### Your goal
Tally the lines of the records that contain the string "Реєстрація", then give the total and nothing more.

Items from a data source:
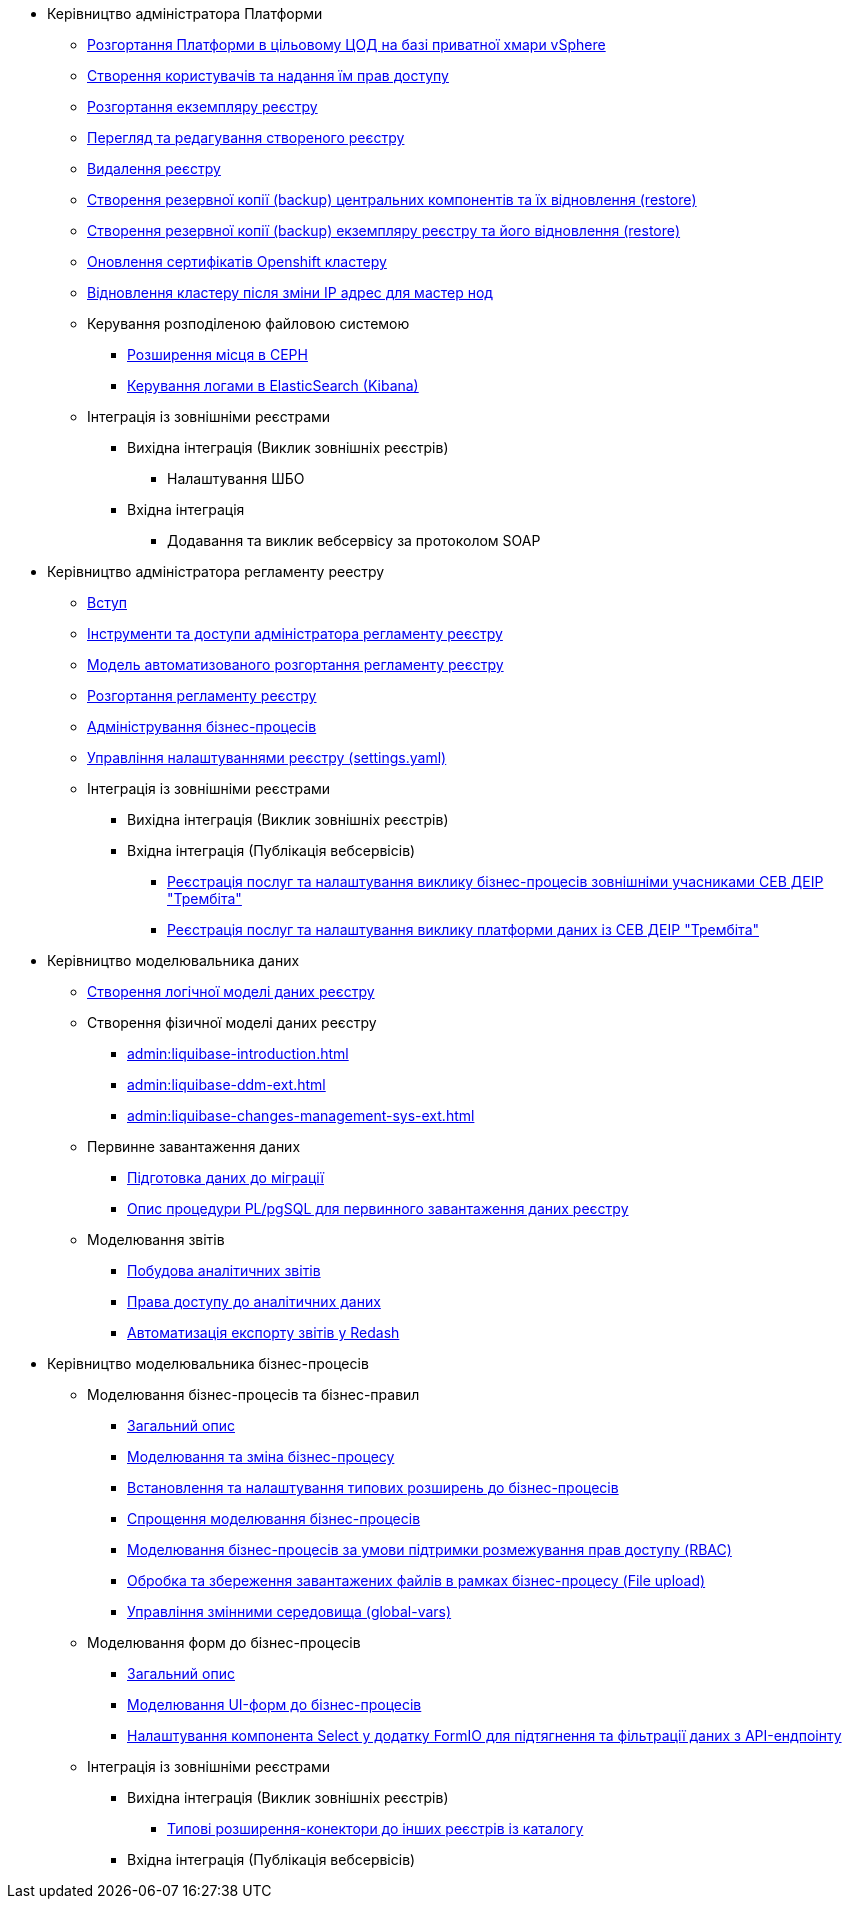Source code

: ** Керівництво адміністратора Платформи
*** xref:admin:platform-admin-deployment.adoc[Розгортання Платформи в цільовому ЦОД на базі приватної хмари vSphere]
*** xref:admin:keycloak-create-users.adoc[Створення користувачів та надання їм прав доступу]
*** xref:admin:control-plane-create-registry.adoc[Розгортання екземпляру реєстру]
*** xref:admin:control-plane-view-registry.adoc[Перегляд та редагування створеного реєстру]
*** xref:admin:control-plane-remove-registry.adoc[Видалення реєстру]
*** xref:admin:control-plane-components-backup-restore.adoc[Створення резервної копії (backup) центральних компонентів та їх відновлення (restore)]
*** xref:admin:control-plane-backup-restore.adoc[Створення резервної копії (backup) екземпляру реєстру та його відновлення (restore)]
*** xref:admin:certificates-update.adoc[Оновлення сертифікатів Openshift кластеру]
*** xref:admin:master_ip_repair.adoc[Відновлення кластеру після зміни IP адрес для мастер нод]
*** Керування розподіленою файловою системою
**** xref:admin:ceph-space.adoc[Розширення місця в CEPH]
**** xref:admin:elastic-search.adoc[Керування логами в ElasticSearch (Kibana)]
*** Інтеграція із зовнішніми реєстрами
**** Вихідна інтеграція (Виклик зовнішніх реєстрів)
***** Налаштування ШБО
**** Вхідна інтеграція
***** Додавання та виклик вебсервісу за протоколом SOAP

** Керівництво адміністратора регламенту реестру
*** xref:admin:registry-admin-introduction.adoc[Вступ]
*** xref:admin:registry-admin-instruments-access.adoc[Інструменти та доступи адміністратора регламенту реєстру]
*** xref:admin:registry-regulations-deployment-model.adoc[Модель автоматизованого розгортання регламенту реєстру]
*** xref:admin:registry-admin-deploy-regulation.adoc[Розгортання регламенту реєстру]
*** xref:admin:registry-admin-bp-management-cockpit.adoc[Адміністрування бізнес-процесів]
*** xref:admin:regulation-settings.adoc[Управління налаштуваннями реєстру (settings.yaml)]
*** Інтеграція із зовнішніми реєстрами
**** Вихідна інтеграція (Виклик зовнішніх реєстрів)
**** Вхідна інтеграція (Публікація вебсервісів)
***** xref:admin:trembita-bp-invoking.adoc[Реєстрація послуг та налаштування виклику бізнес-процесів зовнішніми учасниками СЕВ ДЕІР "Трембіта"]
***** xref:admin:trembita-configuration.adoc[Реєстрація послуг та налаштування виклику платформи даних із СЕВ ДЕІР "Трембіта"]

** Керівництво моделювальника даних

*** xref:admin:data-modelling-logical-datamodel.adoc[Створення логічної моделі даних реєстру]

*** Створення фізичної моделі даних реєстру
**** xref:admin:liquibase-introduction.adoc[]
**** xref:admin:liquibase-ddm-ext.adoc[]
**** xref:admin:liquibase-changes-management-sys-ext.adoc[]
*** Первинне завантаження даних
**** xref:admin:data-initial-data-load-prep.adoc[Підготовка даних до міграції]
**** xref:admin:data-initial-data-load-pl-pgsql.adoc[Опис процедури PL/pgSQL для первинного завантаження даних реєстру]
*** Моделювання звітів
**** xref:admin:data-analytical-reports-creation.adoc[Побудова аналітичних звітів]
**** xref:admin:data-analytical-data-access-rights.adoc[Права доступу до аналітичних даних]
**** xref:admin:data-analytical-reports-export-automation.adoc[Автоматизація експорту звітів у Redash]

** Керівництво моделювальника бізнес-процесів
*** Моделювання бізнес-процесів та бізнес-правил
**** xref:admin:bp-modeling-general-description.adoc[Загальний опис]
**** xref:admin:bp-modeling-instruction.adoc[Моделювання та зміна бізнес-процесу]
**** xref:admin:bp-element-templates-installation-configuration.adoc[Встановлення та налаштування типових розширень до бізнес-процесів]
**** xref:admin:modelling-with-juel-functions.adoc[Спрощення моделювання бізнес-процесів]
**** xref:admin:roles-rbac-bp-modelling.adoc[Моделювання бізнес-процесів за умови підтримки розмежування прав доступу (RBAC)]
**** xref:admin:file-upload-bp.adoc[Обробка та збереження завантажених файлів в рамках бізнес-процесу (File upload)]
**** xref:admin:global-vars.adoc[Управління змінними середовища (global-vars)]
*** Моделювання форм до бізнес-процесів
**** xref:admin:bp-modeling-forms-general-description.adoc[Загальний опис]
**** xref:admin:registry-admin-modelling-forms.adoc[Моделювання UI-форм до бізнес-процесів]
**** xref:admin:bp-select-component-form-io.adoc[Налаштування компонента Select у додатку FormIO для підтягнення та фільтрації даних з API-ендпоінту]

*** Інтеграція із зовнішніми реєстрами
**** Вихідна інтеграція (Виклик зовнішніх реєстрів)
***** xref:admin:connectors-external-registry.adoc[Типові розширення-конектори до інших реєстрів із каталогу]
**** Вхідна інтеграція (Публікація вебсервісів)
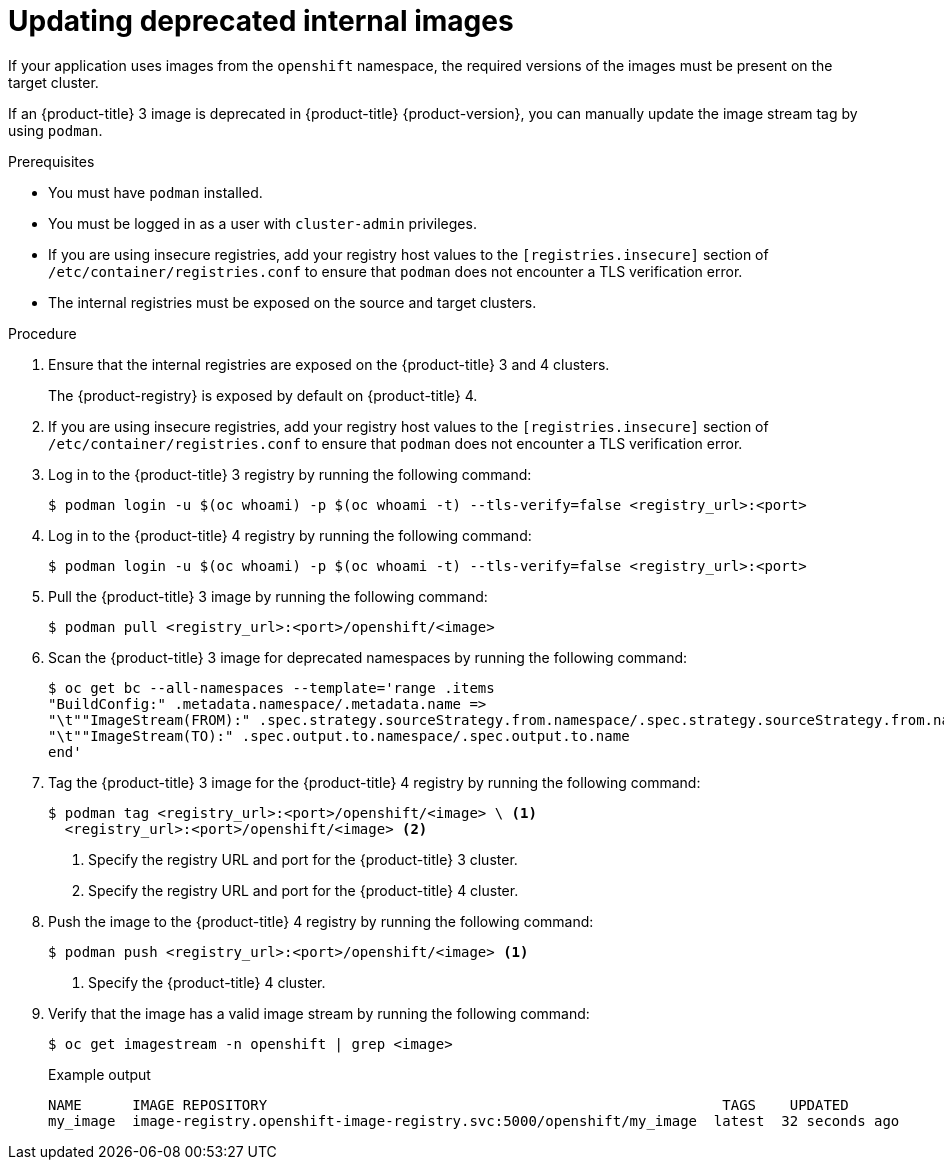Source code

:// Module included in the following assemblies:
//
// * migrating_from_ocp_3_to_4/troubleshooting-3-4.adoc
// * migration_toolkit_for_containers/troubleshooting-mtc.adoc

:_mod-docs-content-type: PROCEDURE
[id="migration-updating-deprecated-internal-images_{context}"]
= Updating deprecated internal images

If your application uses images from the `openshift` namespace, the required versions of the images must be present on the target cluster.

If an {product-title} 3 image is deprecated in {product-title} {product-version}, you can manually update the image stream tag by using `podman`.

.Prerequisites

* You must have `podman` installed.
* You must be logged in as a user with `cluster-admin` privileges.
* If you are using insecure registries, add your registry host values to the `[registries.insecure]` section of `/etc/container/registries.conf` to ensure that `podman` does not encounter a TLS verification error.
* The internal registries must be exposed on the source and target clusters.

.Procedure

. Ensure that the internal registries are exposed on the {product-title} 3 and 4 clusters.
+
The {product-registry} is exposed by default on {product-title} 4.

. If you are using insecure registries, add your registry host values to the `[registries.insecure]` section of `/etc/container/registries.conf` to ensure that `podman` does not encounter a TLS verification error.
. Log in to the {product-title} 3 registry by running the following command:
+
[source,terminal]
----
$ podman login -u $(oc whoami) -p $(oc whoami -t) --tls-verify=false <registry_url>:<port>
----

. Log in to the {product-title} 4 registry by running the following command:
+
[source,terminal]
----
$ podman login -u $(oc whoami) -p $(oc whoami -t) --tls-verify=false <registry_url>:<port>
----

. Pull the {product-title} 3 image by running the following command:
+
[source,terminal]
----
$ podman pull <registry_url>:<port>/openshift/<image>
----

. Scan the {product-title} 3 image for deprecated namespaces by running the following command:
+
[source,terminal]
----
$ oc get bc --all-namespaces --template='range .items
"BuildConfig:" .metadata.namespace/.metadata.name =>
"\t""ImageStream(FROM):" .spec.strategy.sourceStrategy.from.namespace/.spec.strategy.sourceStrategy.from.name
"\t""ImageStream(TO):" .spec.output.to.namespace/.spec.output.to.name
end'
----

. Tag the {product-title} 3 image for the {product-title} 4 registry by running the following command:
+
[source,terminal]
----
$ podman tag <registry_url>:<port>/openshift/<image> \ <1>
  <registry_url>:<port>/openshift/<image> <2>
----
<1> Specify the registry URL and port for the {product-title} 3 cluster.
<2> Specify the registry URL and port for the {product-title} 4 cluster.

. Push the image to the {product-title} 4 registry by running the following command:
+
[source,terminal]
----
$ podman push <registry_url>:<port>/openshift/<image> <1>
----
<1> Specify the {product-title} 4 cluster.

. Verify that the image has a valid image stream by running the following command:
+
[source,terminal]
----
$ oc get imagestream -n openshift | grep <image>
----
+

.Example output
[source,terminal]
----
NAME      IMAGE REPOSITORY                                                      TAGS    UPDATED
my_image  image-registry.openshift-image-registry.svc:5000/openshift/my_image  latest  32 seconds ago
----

==

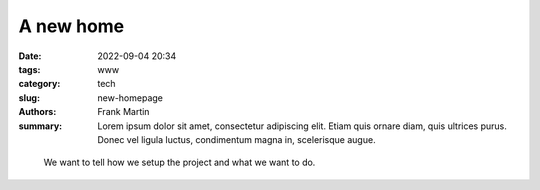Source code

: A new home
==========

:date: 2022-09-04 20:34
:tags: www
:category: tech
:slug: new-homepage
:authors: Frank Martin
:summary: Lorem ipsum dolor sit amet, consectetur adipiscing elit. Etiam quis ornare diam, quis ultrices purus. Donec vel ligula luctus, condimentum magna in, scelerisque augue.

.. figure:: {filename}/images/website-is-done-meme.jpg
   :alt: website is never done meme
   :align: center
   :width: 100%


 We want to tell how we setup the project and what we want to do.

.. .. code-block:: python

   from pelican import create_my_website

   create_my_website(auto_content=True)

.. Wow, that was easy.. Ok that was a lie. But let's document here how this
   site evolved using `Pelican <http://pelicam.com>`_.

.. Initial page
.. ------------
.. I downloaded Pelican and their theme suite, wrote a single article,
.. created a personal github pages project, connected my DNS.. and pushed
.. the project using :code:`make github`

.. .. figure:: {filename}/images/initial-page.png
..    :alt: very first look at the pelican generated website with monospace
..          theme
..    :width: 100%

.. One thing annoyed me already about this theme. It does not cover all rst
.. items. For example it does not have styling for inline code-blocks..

### Response box
2